Background: Staphylococcus aureus is a frequent cause of eye infections, with isolates exhibiting increased antimicrobial resistance to commonly prescribed antibiotics. The study aimed to analyse the genomic differences in resistance genes, mutations, sequence types, core and pan genes present in S. aureus strains causing ocular infections (keratitis and conjunctivitis) from USA and Australia.
Methods: Minimum inhibitory concentration (MIC) was used to find the antibiotic susceptibility of S. aureus ocular isolates: 9 from Australia (7 keratitis and 2 conjunctivitis) and 10 from USA (5 keratitis and 5 conjunctivitis). These also underwent whole genome sequence analysis. Resfinder, snippy and multi locus sequence type (MLST) were used to find acquired resistance genes, mutations, and sequence types. Roary and Parsnp were used to analyse core and pangenome phylogenies.

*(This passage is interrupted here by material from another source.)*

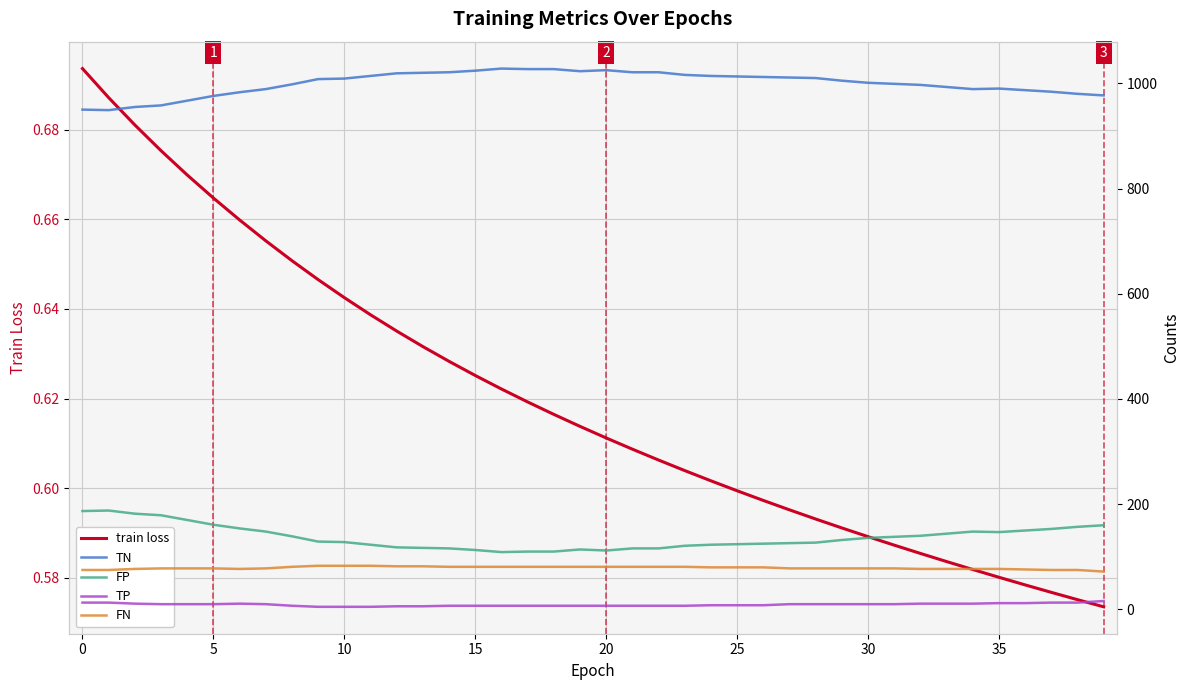

True or false: FN and TP cross at least once.

False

Results: Phenotypically keratitis strains from USA were more resistant than Australian strains and more commonly possessed the acquired resistance genes ant (9)-Ia (80 vs 20%), aadD (60 vs 0%) erm(A) (80 vs 20%) and tetK (40 vs 20%). Similarly, 40% of conjunctivitis USA strains possessed ant (6)-la, aph (3’)-III and erm(A), msr(A) erm(C), mph(C) whereas none of these genes were detected in the Australian conjunctivitis strains. Only strains from the USA (keratitis=16%, conjunctivitis=21%) possessed the methicillin resistance gene mecA. However, larger numbers of mutations in endogenous genes that may encode for resistance were found in keratitis strains from Australia than USA. Four clones, ST5, ST105, ST8 (keratitis USA) and CC1 (keratitis AUS) were detected. The average core and pan genes were larger in USA keratitis (2330, 3288) and conjunctivitis strains (2374, 3641) than keratitis (2272, 3118) and conjunctivitis (2326, 3069) strains from Australia.
Conclusions: Resistance to antibiotics was associated with possession of acquired resistance genes rather than mutations in genes. The clones that were found in ocular isolates were the same as those previously reported to be circulating in non-ocular S. aureus strains in USA and Australia.